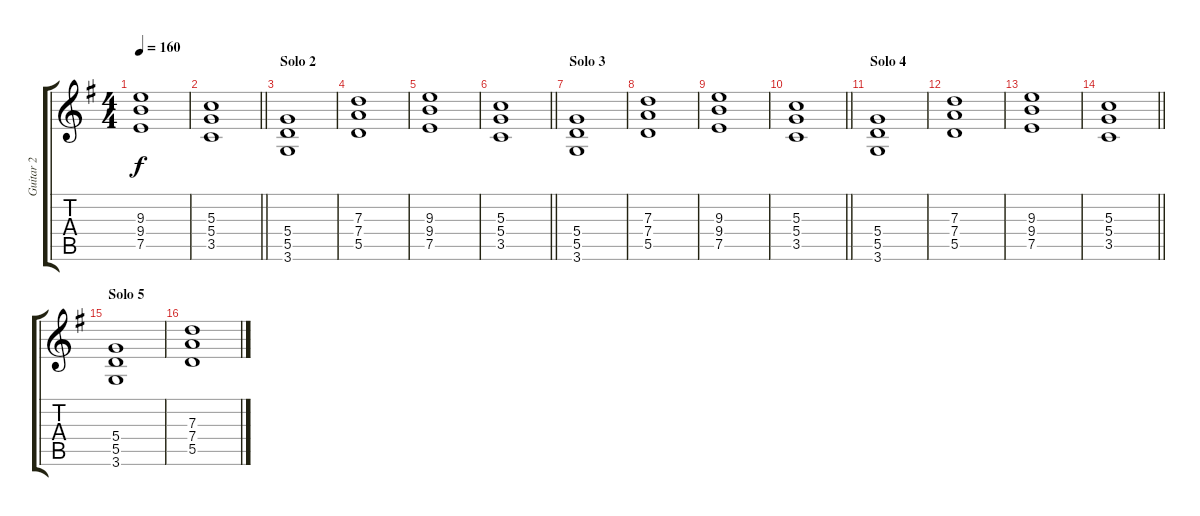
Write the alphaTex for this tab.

\track ("Guitar 2" "Guitar 2") {instrument distortionguitar}
\staff {score tabs}
\tuning (E4 B3 G3 D3 A2 E2) {hide}
\ts (4 4)
\tempo 160
\clef g2
\ks eminor
(9.3 9.4 7.5).1{dy f} |
\barLineRight lightlight
(5.3 5.4 3.5).1 |
\section ("" "Solo 2")
(5.4 5.5 3.6).1 |
(7.3 7.4 5.5).1 |
(9.3 9.4 7.5).1 |
\barLineRight lightlight
(5.3 5.4 3.5).1 |
\section ("" "Solo 3")
(5.4 5.5 3.6).1 |
(7.3 7.4 5.5).1 |
(9.3 9.4 7.5).1 |
\barLineRight lightlight
(5.3 5.4 3.5).1 |
\section ("" "Solo 4")
(5.4 5.5 3.6).1 |
(7.3 7.4 5.5).1 |
(9.3 9.4 7.5).1 |
\barLineRight lightlight
(5.3 5.4 3.5).1 |
\section ("" "Solo 5")
(5.4 5.5 3.6).1 |
(7.3 7.4 5.5).1
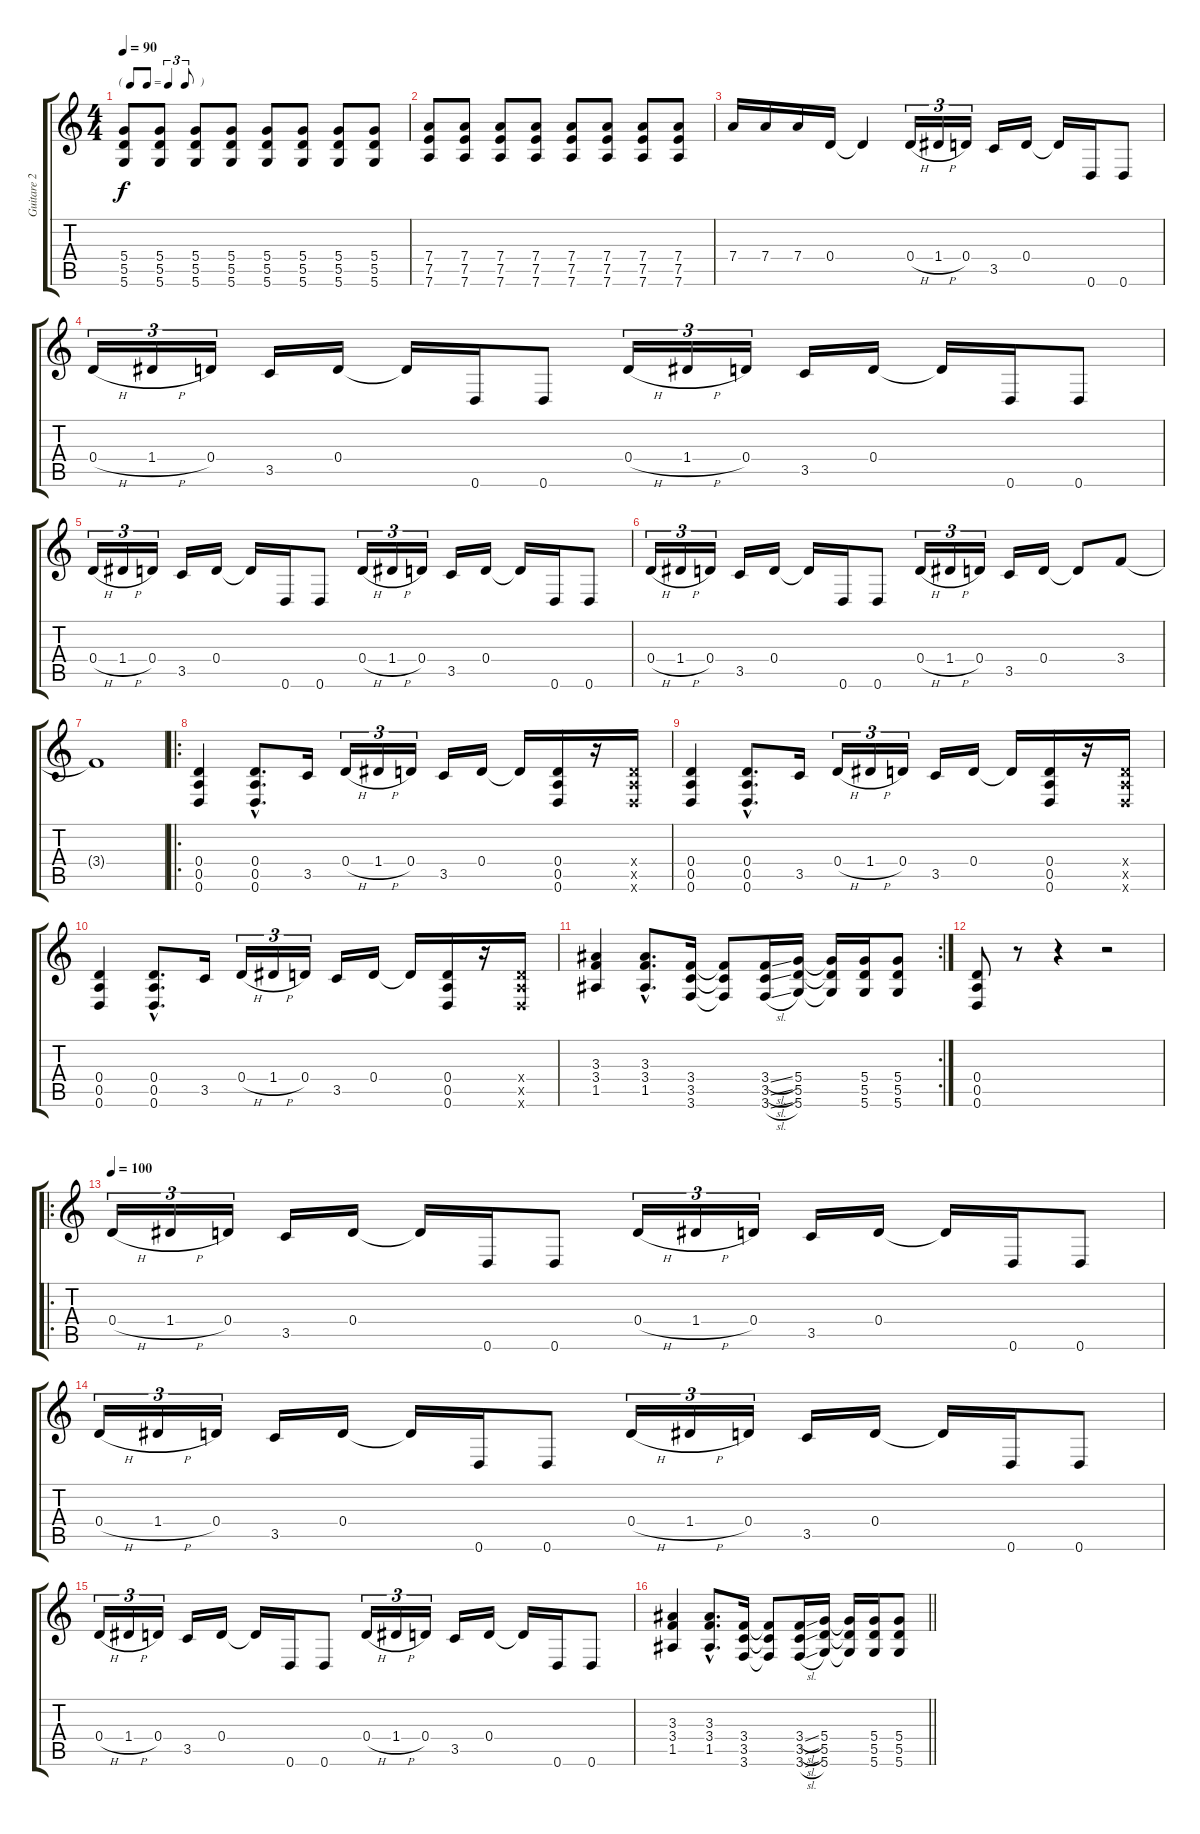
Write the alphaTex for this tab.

\track ("Guitare 2" "Guitare 2") {instrument distortionguitar}
\staff {score tabs}
\tuning (E4 B3 G3 D3 A2 D2) {hide}
\ts (4 4)
\tf triplet8th
\tempo 90
\clef g2
\ks c
(5.4 5.5 5.6).8{dy f} (5.4 5.5 5.6).8 (5.4 5.5 5.6).8 (5.4 5.5 5.6).8 (5.4 5.5 5.6).8 (5.4 5.5 5.6).8 (5.4 5.5 5.6).8 (5.4 5.5 5.6).8 |
(7.4 7.5 7.6).8 (7.4 7.5 7.6).8 (7.4 7.5 7.6).8 (7.4 7.5 7.6).8 (7.4 7.5 7.6).8 (7.4 7.5 7.6).8 (7.4 7.5 7.6).8 (7.4 7.5 7.6).8 |
7.4.16{instrument acousticguitarsteel} 7.4.16 7.4.16 0.4.16 0.4{t}.4 0.4{h}.16{tu (3 2)} 1.4{h}.16{tu (3 2)} 0.4.16{tu (3 2)} 3.5.16 0.4.16 0.4{t}.16 0.6.16 0.6.8 |
0.4{h}.16{tu (3 2)} 1.4{h}.16{tu (3 2)} 0.4.16{tu (3 2)} 3.5.16 0.4.16 0.4{t}.16 0.6.16 0.6.8 0.4{h}.16{tu (3 2)} 1.4{h}.16{tu (3 2)} 0.4.16{tu (3 2)} 3.5.16 0.4.16 0.4{t}.16 0.6.16 0.6.8 |
0.4{h}.16{tu (3 2)} 1.4{h}.16{tu (3 2)} 0.4.16{tu (3 2)} 3.5.16 0.4.16 0.4{t}.16 0.6.16 0.6.8 0.4{h}.16{tu (3 2)} 1.4{h}.16{tu (3 2)} 0.4.16{tu (3 2)} 3.5.16 0.4.16 0.4{t}.16 0.6.16 0.6.8 |
0.4{h}.16{tu (3 2)} 1.4{h}.16{tu (3 2)} 0.4.16{tu (3 2)} 3.5.16 0.4.16 0.4{t}.16 0.6.16 0.6.8 0.4{h}.16{tu (3 2)} 1.4{h}.16{tu (3 2)} 0.4.16{tu (3 2)} 3.5.16 0.4.16 0.4{t}.8 3.4.8 |
3.4{t}.1 |
\ro
(0.4 0.5 0.6).4{volume 13 instrument distortionguitar} (0.4{hac} 0.5{hac} 0.6{hac}).8{d} 3.5.16 0.4{h}.16{tu (3 2)} 1.4{h}.16{tu (3 2)} 0.4.16{tu (3 2)} 3.5.16 0.4.16 0.4{t}.16 (0.4 0.5 0.6).16 r.16 (0.4{x} 0.5{x} 0.6{x}).16 |
(0.4 0.5 0.6).4 (0.4{hac} 0.5{hac} 0.6{hac}).8{d} 3.5.16 0.4{h}.16{tu (3 2)} 1.4{h}.16{tu (3 2)} 0.4.16{tu (3 2)} 3.5.16 0.4.16 0.4{t}.16 (0.4 0.5 0.6).16 r.16 (0.4{x} 0.5{x} 0.6{x}).16 |
(0.4 0.5 0.6).4 (0.4{hac} 0.5{hac} 0.6{hac}).8{d} 3.5.16 0.4{h}.16{tu (3 2)} 1.4{h}.16{tu (3 2)} 0.4.16{tu (3 2)} 3.5.16 0.4.16 0.4{t}.16 (0.4 0.5 0.6).16 r.16 (0.4{x} 0.5{x} 0.6{x}).16 |
\rc 2
(3.3 3.4 1.5).4 (3.3{hac} 3.4{hac} 1.5{hac}).8{d} (3.4 3.5 3.6).16 (3.4{t} 3.5{t} 3.6{t}).8 (3.4{sl} 3.5{sl} 3.6{sl}).16 (5.4 5.5 5.6).16 (5.4{t} 5.5{t} 5.6{t}).16 (5.4 5.5 5.6).16 (5.4 5.5 5.6).8 |
(0.4 0.5 0.6).8 r.8 r.4 r.2 |
\ro
\tempo 100
0.4{h}.16{tu (3 2)} 1.4{h}.16{tu (3 2)} 0.4.16{tu (3 2)} 3.5.16 0.4.16 0.4{t}.16 0.6.16 0.6.8 0.4{h}.16{tu (3 2)} 1.4{h}.16{tu (3 2)} 0.4.16{tu (3 2)} 3.5.16 0.4.16 0.4{t}.16 0.6.16 0.6.8 |
0.4{h}.16{tu (3 2)} 1.4{h}.16{tu (3 2)} 0.4.16{tu (3 2)} 3.5.16 0.4.16 0.4{t}.16 0.6.16 0.6.8 0.4{h}.16{tu (3 2)} 1.4{h}.16{tu (3 2)} 0.4.16{tu (3 2)} 3.5.16 0.4.16 0.4{t}.16 0.6.16 0.6.8 |
0.4{h}.16{tu (3 2)} 1.4{h}.16{tu (3 2)} 0.4.16{tu (3 2)} 3.5.16 0.4.16 0.4{t}.16 0.6.16 0.6.8 0.4{h}.16{tu (3 2)} 1.4{h}.16{tu (3 2)} 0.4.16{tu (3 2)} 3.5.16 0.4.16 0.4{t}.16 0.6.16 0.6.8 |
\barLineRight lightlight
(3.3 3.4 1.5).4 (3.3{hac} 3.4{hac} 1.5{hac}).8{d} (3.4 3.5 3.6).16 (3.4{t} 3.5{t} 3.6{t}).8 (3.4{sl} 3.5{sl} 3.6{sl}).16 (5.4 5.5 5.6).16 (5.4{t} 5.5{t} 5.6{t}).16 (5.4 5.5 5.6).16 (5.4 5.5 5.6).8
= = = =
**Problem to solve**
Count the lines above that contain the string "hide", and give only that number.

**Answer to this problem**
2